For the past months, there have been regular marches in Dresden, and now in other parts of Germany, associated with the movement called ‘Pegida’ – roughly translated to ‘patriotic Europeans against the Islamification of the Occident.’
By Liam Fitzgerald
* This article, along with the image, was originally published by Project for Democratic Union
Those joining the marches legitimize their rallies with the slogan ‘wir sind das Volk’ – ‘we are the people’ – in order to criticize the political elites in Berlin, Brussels, and elsewhere. The reasons behind joining the weekly marches may be diverse, but the main argument is that Germans, and other Europeans, are supposedly under threat of losing their identity and their livelihoods to immigration from Muslim countries and that European culture is being supplanted by that of immigrants. In general, there is a serious feeling that political elites are not addressing the everyday social and economic problems of many a citizen. The mistake made by Pegida, their supporters, and the AfD, the only political party to have backed the marches, is to equate real social inequality and long-time unemployment with immigration.
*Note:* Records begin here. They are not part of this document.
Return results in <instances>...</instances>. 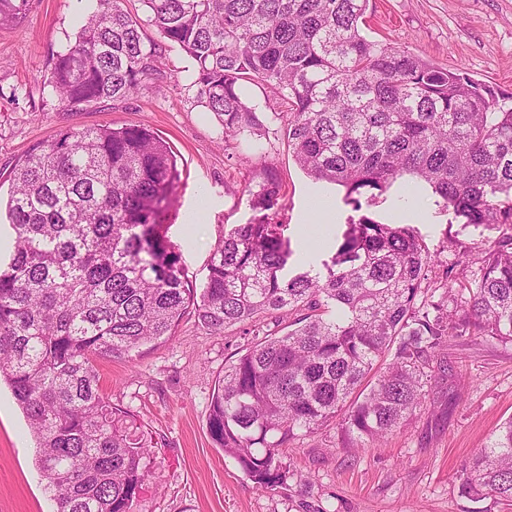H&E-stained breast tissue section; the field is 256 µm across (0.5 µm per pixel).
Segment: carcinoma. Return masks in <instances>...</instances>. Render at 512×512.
<instances>
[{
	"instance_id": "carcinoma-1",
	"label": "carcinoma",
	"mask_w": 512,
	"mask_h": 512,
	"mask_svg": "<svg viewBox=\"0 0 512 512\" xmlns=\"http://www.w3.org/2000/svg\"><path fill=\"white\" fill-rule=\"evenodd\" d=\"M369 0H95L45 83L66 112L134 95L164 45L194 61L196 99L227 137L261 135L243 87L288 106L295 163L361 209L410 176L466 224L512 225V93L361 31ZM27 0H0V26ZM161 41H145L144 26ZM14 232L0 264V381L36 438L56 512H132L155 461L133 411L103 393L97 362L169 341L193 315L214 334L282 311L288 330L254 342L216 377L215 445L258 489L286 477L283 449L336 422L380 444L410 425L450 373L452 337L512 343V235L484 251L480 276L428 300L430 255L408 229L368 217L317 272L289 270L278 225L233 228L203 287L163 235L180 181L169 143L141 125L73 128L34 145L9 173ZM253 210L278 204L270 171ZM471 497L512 499V417L472 459Z\"/></svg>"
}]
</instances>
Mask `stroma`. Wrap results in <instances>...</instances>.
<instances>
[{
  "mask_svg": "<svg viewBox=\"0 0 512 512\" xmlns=\"http://www.w3.org/2000/svg\"><path fill=\"white\" fill-rule=\"evenodd\" d=\"M93 0H30L17 23L0 27V174L8 175L35 143L70 128L144 125L177 156L180 183L164 232L189 277L204 283L207 262L235 225L256 216L248 191L267 171L282 180V197L266 211L281 225L298 270L319 269L358 215L391 224L394 209L417 210L406 223L432 258L429 295L480 273L481 251L512 226L462 223L440 198L410 179L375 203L354 210L342 187L313 181L295 164L285 129L286 108L262 86L245 90L261 136L225 139L191 84L194 64L163 48L158 79L113 107L62 112L42 76L53 52L74 36ZM364 35L436 65L512 91V0H370ZM275 319L212 335L185 317L169 342L128 360L100 361L102 388L138 414L158 442L155 469L135 512H512V501L461 492L466 467L495 429L512 416V344L453 338L447 360L454 375L434 401L383 447L342 446L335 427L300 437L285 452V485L258 490L209 432L216 376L257 338L279 331ZM462 382H455V374ZM36 466L35 441L8 387H0V512H53Z\"/></svg>",
  "mask_w": 512,
  "mask_h": 512,
  "instance_id": "1",
  "label": "stroma"
}]
</instances>
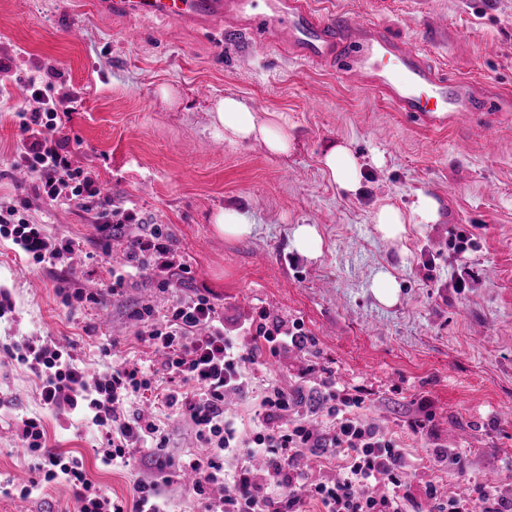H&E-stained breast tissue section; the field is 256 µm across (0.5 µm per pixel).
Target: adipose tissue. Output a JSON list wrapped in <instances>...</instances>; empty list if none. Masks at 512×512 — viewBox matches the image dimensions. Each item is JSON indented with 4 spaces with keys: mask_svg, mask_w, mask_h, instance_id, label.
Instances as JSON below:
<instances>
[{
    "mask_svg": "<svg viewBox=\"0 0 512 512\" xmlns=\"http://www.w3.org/2000/svg\"><path fill=\"white\" fill-rule=\"evenodd\" d=\"M210 123L224 134L225 142L232 145L261 144L273 156L287 154L291 134L288 117L282 112H269L258 116L245 101L234 95L217 99L209 111ZM324 174L341 190L356 191L359 183V165L348 143H338L324 152L320 159ZM438 219V205L429 195H419L411 214H404L395 207L384 204L374 214V222L384 238L399 239L406 226L415 222L431 224Z\"/></svg>",
    "mask_w": 512,
    "mask_h": 512,
    "instance_id": "ef3b65f1",
    "label": "adipose tissue"
}]
</instances>
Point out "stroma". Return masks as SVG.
Wrapping results in <instances>:
<instances>
[{"instance_id":"1","label":"stroma","mask_w":512,"mask_h":512,"mask_svg":"<svg viewBox=\"0 0 512 512\" xmlns=\"http://www.w3.org/2000/svg\"><path fill=\"white\" fill-rule=\"evenodd\" d=\"M328 15L353 14L387 26L448 71L512 87V0H314ZM142 33L125 38L128 29ZM55 70L51 95L69 113L60 132L74 166L92 172L113 206L168 227L184 281L160 291L159 274L130 279L113 295L117 259L94 213L38 199L32 178L13 167L24 107L18 79ZM173 89L165 101L161 88ZM258 115L283 112L293 147L273 157L257 143L232 146L208 112L224 95ZM349 142L361 168L347 193L323 173L320 157ZM432 196L440 218L411 224L403 241L382 239L379 204L410 212ZM27 202L31 223L74 239L71 260L49 267L0 243V287L14 311L0 321V344L47 336L71 349L89 372L114 359L163 357L136 338L131 311L165 308L192 289L209 290L227 329L265 309L277 322L301 321L312 344L266 356L257 377L294 387L307 364L332 369L369 393L364 417L398 435L405 461L423 480L454 492L512 490V112H465L444 128L423 125L374 94L314 71L258 39L217 37L163 18L115 17L93 0H0V203ZM247 212L250 238L218 236L221 209ZM316 225L320 254L292 247V229ZM466 235L465 253L452 242ZM395 276L400 299L381 305L370 291L379 268ZM96 294L67 307L58 286ZM431 411L425 435L405 423ZM42 418L46 444L83 456L109 496L131 501L133 477L98 465L100 435L82 416L46 409L36 380L0 356V512H74L66 482L30 498L14 487L32 476L15 426ZM466 452L464 474L430 463L431 447Z\"/></svg>"}]
</instances>
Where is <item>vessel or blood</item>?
Masks as SVG:
<instances>
[{
    "mask_svg": "<svg viewBox=\"0 0 512 512\" xmlns=\"http://www.w3.org/2000/svg\"><path fill=\"white\" fill-rule=\"evenodd\" d=\"M97 6L116 15L258 35L274 51L334 72L433 126L463 112H512L511 91L449 73L384 26L353 15H324L312 0H98Z\"/></svg>",
    "mask_w": 512,
    "mask_h": 512,
    "instance_id": "vessel-or-blood-1",
    "label": "vessel or blood"
}]
</instances>
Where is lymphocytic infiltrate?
I'll use <instances>...</instances> for the list:
<instances>
[{
	"label": "lymphocytic infiltrate",
	"mask_w": 512,
	"mask_h": 512,
	"mask_svg": "<svg viewBox=\"0 0 512 512\" xmlns=\"http://www.w3.org/2000/svg\"><path fill=\"white\" fill-rule=\"evenodd\" d=\"M26 83L30 108L17 114L14 167L32 174L37 195L95 212L105 233L136 229L127 264L112 272L113 294H121L127 277L171 269L165 226L113 207L89 172L72 167L70 140L59 133L62 120L52 97L37 87L35 77ZM2 239L38 263L53 264L75 252L74 240L49 235L13 206H0ZM132 318L140 326L139 340L163 356L165 388H156L139 363L88 375L70 351L44 337L0 351L36 378L44 406L79 414L97 428L101 443L95 453L103 465L131 471L147 459L156 476L136 481L131 502L112 498L89 478L83 457L47 447L41 419L26 417L15 436L36 458L38 476L21 486V498L61 480L72 487L78 512H171L165 489L189 475L200 512H306L310 502L319 512H416L424 503L429 512H512V494L497 489L443 497L429 481L414 488L399 438L361 414L366 390L340 385L331 370L308 366L301 386L292 389L274 380L257 384L250 366L259 354L276 356L307 343L299 323H272L263 313L230 336L223 313L198 291L162 311L141 305ZM306 386L319 395L320 423L299 416ZM154 391L191 426L201 453L168 456L167 436L156 417L138 407ZM253 394L259 413L244 432L226 416L224 405L228 397Z\"/></svg>",
	"instance_id": "f902f5d3"
}]
</instances>
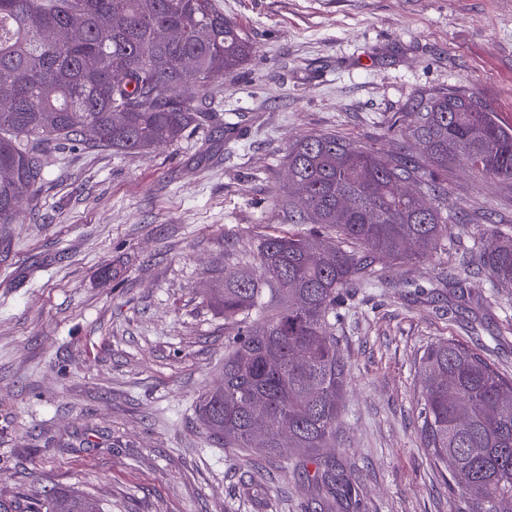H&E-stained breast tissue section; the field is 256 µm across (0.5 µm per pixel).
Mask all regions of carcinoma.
<instances>
[{
  "mask_svg": "<svg viewBox=\"0 0 512 512\" xmlns=\"http://www.w3.org/2000/svg\"><path fill=\"white\" fill-rule=\"evenodd\" d=\"M76 37L48 44L49 26ZM162 29L179 38L163 42ZM254 44L214 0H0V224L16 221V203L45 182L39 155L49 145L84 143L140 153L210 126L206 99L216 80L241 67ZM409 151L384 155L331 133L288 146V179L304 193L279 200L291 224L336 230L326 254L317 232L268 235L256 259L262 277L241 268L224 275L214 301L224 318L243 317L224 354L222 392L199 403L204 426L226 448L277 455L284 428L296 455L313 460L312 478L331 496L351 497L352 483L322 448L336 447L349 368L336 342L344 291L366 286L380 258L396 264L442 250L451 225L441 208L399 191L405 183L439 197L438 173L463 160L481 177L512 181V129L473 96H420ZM348 197L350 208H339ZM493 288L512 287V237L494 230L448 277L462 287L471 269ZM417 431L435 466L455 467L446 479L451 512H504L512 503V378L476 350L442 340L419 360ZM104 512L94 498L60 493L27 512Z\"/></svg>",
  "mask_w": 512,
  "mask_h": 512,
  "instance_id": "carcinoma-1",
  "label": "carcinoma"
}]
</instances>
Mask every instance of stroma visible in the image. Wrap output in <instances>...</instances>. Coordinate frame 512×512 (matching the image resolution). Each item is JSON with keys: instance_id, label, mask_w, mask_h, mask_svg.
I'll return each mask as SVG.
<instances>
[{"instance_id": "obj_1", "label": "stroma", "mask_w": 512, "mask_h": 512, "mask_svg": "<svg viewBox=\"0 0 512 512\" xmlns=\"http://www.w3.org/2000/svg\"><path fill=\"white\" fill-rule=\"evenodd\" d=\"M255 53L215 85L219 127L156 150L45 148V184L0 224V503L78 488L106 512H451L417 431L424 350L448 339L512 376V288L446 275L489 229L512 234V182L448 168L441 252L380 260L336 330L349 387L326 454L337 502L292 452L224 447L196 415L234 323L210 301L288 230L283 156L311 133L398 153L411 105L477 98L512 127V0H216Z\"/></svg>"}]
</instances>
In a very basic way, the people behind Pegida are instrumentalizing the fears of the multitude of their followers for their own ends: that is to attack the established political parties and mainstream political consensus by claiming that their support for an open and diverse Europe is destroying the continent’s culture and disrupting its economy.
Quite on the contrary, Europe, and especially Germany faces a very dire problem. This is an aging population. In the future, jobs will not be done, because skilled workers are rare. The social system will not be sustainable, because too few people of a working age must carry the costs of too many pensioners. Europe faces an irreversible loss of competitiveness, economic well-being, and cultural attraction if it does not manage to reverse the trend of population decreases in the next decades. The key to this is immigration and hands outstretched to those who wish to come, live, and work in Europe. The European Union was, after all, built upon the premise that open societies that welcome diversity and open borders were the only path to prosperity and peace, and this is part of the Union’s attractiveness to aspiring member states and their population. Many in Germany have realized this and across the Republic, marches demonstrating for cultural diversity and for openness and against Pegida’s narrow-mindedness have demonstrated the welcoming side of European citizens. Indeed, outside Dresden, demonstrations modeled on the example of Pegida have utterly, and satisfyingly, failed. The most notable instance of ordinary citizens saying no to Pegida’s xenophobia and inherent racism was in Cologne, where the magnificent Cathedral for once was not lit up. This symbol of Europe’s Christian heritage was not to be instrumentalized by those who, wrongly, see in themselves the saviours of that heritage.
With last week’s attack on Paris based satirical paper Charlie Hebdo in mind, it is high time that Europe wakes up to the fact that it will only survive and prosper if it is open to diversity and welcomes immigrants with open arms.